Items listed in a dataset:
★ ★ ★ ★
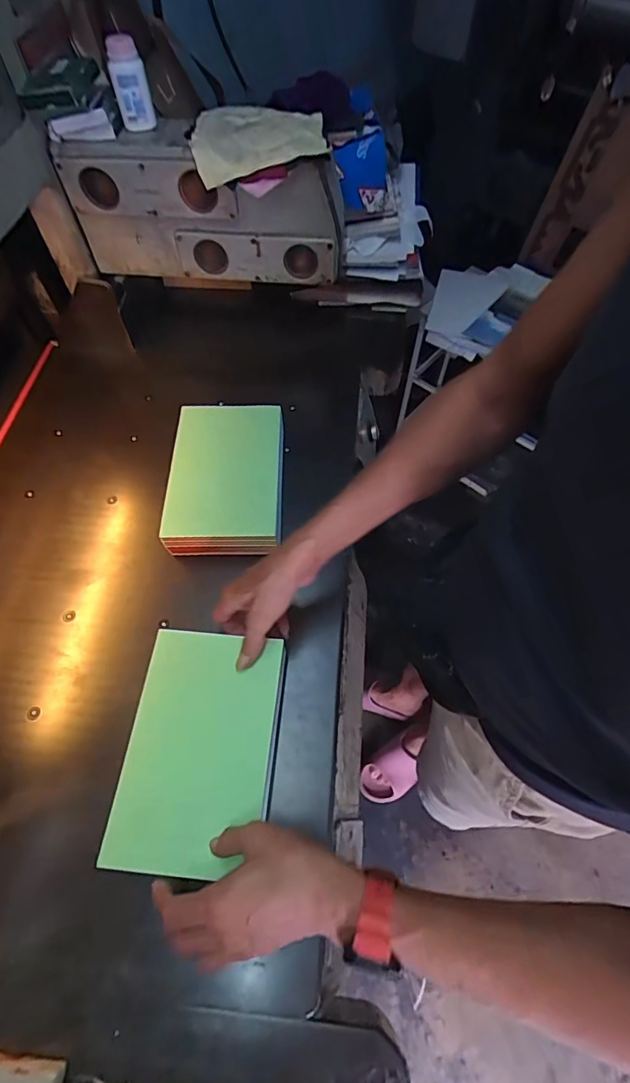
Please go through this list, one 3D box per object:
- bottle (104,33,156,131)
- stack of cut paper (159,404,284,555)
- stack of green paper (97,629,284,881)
[{"bbox_3d":[-0.228,-0.567,0.562,0.042,0.077,0.048,-13,62,-8],"label":"bottle"},{"bbox_3d":[-0.117,-0.085,0.629,0.143,0.070,0.214,0,61,-1],"label":"stack of cut paper"},{"bbox_3d":[-0.113,0.200,0.455,0.138,0.021,0.212,7,63,-3],"label":"stack of green paper"}]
★ ★ ★ ★
What should come out is the exact run of lines from the one holding "- stack of cut paper (159,404,284,555)" through the end of the records above, and nothing besides.

- stack of cut paper (159,404,284,555)
- stack of green paper (97,629,284,881)
[{"bbox_3d":[-0.228,-0.567,0.562,0.042,0.077,0.048,-13,62,-8],"label":"bottle"},{"bbox_3d":[-0.117,-0.085,0.629,0.143,0.070,0.214,0,61,-1],"label":"stack of cut paper"},{"bbox_3d":[-0.113,0.200,0.455,0.138,0.021,0.212,7,63,-3],"label":"stack of green paper"}]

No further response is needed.